Neben der Förderung lokaler Kooperativen und deren Vernetzung mit potentiellen Abnehmern unterstützt der ASB in Nawung auch die Entwicklung eines umweltverträglichen ländlichen Tourismus. Das Dorf ist wunderschön in den Bergen gelegen und in einer knappen Stunde von Yogyakarta zu erreichen. Dort bieten sich hervorragende Möglichkeiten zum Wandern oder Mountainbiken. Gleichzeitig wird potentiellen Touristen die Möglichkeit eröffnet, die Kooperativen zu besuchen, und sich die Herstellung traditioneller Produkte anzuschauen.
Montag, 17.08.09
Heute ist Unabhängigkeitstag, und schon seit Tagen ist die ganze Stadt in den Landesfarben dekoriert. Auch wir haben eine rot-weiße Fahne vor dem Haus hängen, was uns umso besser gefällt, da „rut-wiess“ ja auch die Farben unserer kölschen Heimat sind. Überhaupt ist der Unabhängigkeitstag ein riesiges Ereignis in Indonesien, welches vor allem in den „Kampungs“, also den traditionellen Wohnvierteln, über mehrere Tage gebührend gefeiert wird. So finden in jedem Dorf oder Stadtviertel in den Tagen vor dem eigentlichen Unabhängigkeitstag verschiedenste Aktivitäten statt, wie beispielsweise gemeinsamer Frühsport, verschiedene Wettkämpfe für die Kinder und gemeinsames Essen aller Bewohner.

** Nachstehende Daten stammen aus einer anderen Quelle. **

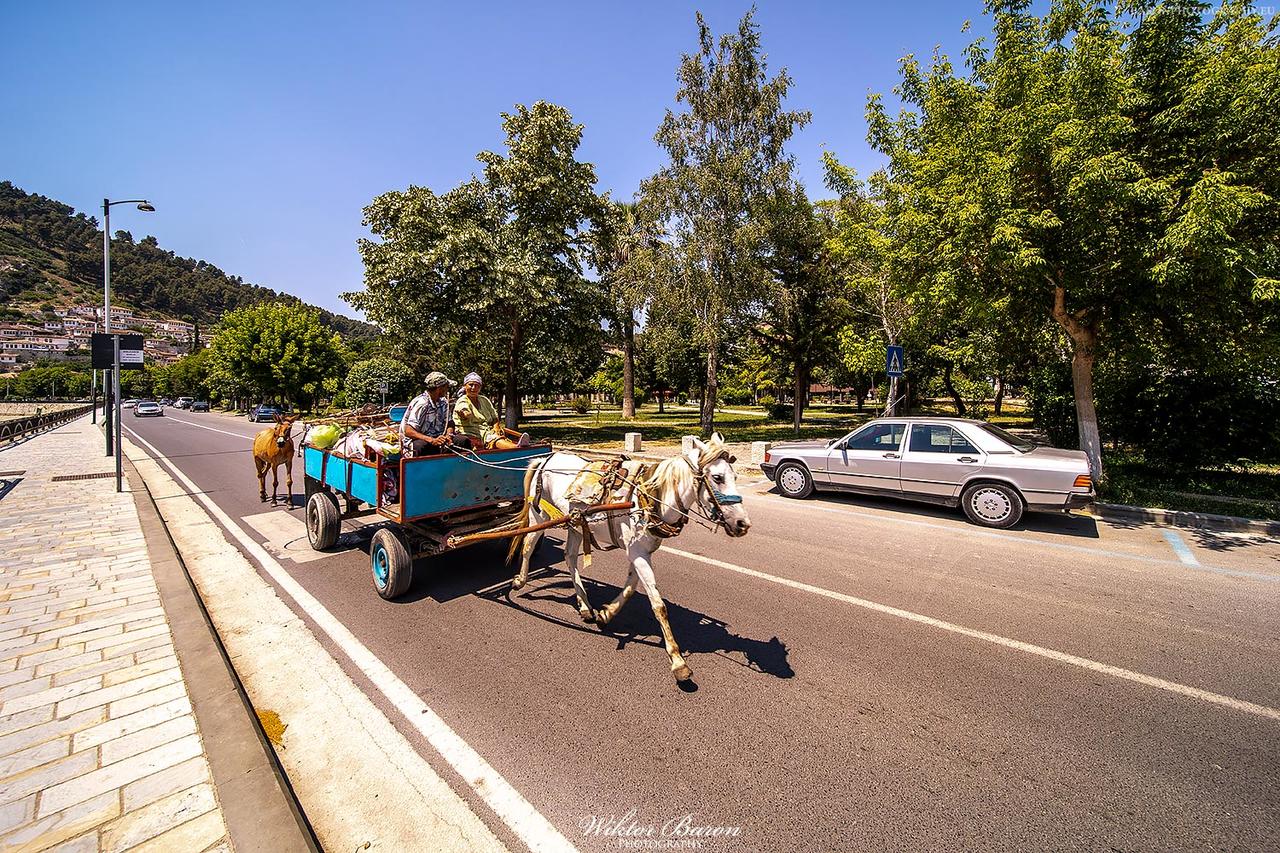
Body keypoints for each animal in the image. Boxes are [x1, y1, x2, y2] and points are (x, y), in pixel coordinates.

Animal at [504, 435, 747, 681]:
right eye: (717, 478)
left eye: (735, 477)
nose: (743, 524)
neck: (649, 499)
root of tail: (545, 458)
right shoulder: (638, 553)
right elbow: (658, 605)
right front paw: (677, 660)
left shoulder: (639, 551)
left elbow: (630, 587)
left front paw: (606, 614)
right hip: (540, 515)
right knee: (528, 545)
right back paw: (520, 581)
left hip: (576, 523)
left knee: (570, 557)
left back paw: (585, 605)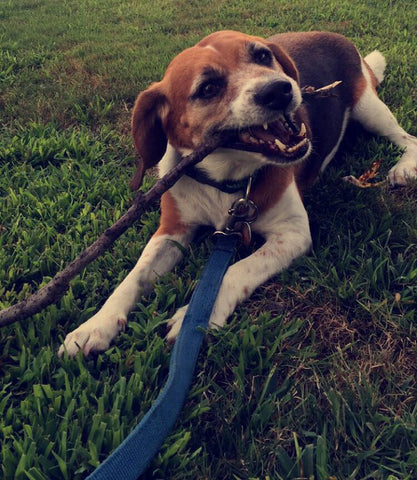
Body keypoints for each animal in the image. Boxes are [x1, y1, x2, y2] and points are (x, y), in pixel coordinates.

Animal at [57, 28, 416, 354]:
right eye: (208, 88)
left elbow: (235, 270)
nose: (280, 90)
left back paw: (404, 167)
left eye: (262, 56)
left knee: (407, 138)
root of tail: (334, 34)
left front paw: (196, 318)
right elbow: (134, 276)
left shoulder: (293, 234)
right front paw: (96, 325)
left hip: (369, 109)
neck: (227, 182)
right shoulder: (171, 231)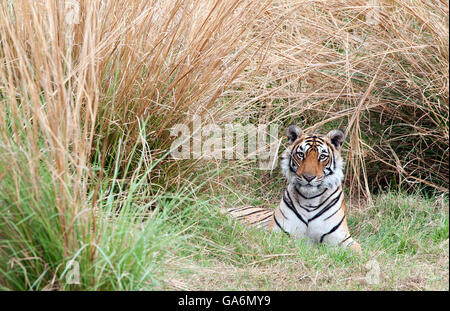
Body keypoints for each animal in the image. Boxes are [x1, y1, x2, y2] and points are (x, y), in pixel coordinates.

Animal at [229, 124, 362, 254]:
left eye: (322, 157)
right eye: (301, 155)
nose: (308, 177)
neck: (310, 200)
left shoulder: (343, 240)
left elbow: (358, 253)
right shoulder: (277, 232)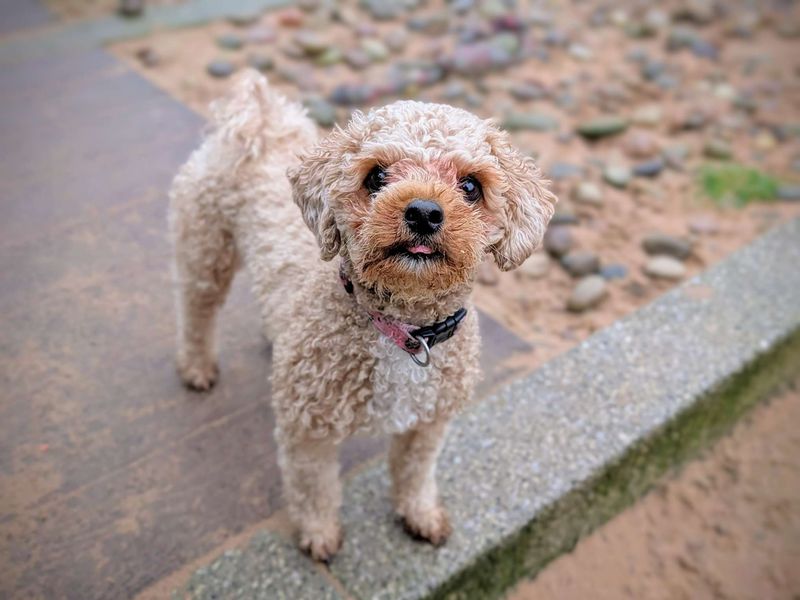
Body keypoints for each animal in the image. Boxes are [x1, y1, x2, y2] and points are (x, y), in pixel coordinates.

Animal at [167, 72, 556, 560]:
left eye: (471, 186)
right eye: (376, 176)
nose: (423, 211)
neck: (403, 330)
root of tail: (259, 120)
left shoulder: (428, 423)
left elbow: (415, 472)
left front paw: (421, 515)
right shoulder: (307, 428)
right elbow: (314, 486)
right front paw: (319, 534)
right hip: (206, 251)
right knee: (195, 311)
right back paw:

Ein besonders schöner Brauch ist das „Panjat Pinang“ – eine Art indonesische Variante des Maibaumkletterns. Teams von jeweils sechs Männern versuchen gemeinsam. einen circa 15 Meter hohen eingeölten Baumstamm zu erklimmen, an dessen oberen Ende ein Kranz mit Geschenkgutscheinen angebracht ist. Hierbei klettert jeweils ein Teilnehmer auf die Schultern seines Teamkollegen, bis schließlich alle sechs Männer aufeinander stehen. Halt bekommen sie dadurch, dass sie den Baum mit den Armen umklammern. Der oberste Teilnehmer versucht dann alleine, die letzten Meter bis zur Spitze zu klettern. Erschwerend kommt hinzu, dass auf der Spitze des Baumstamms ein kleines Ölkännchen befestigt ist, so dass bei starkem Schwanken des Baums neues Öl den Stamm herabläuft.
Wir konnten diesem Spektakel bei Freunden in dem kleinen etwas außerhalb von Yogyakarta gelegenen Künstlerdorf Kasongan beiwohnen. Das ganze Dorf war am Ort des Geschehens versammelt und es war für alle eine Mordsgaudi zu sehen, wie die Teams den glatten Stamm herunterrutschten. Schadenfreude ist halt ein weltweites Phänomen.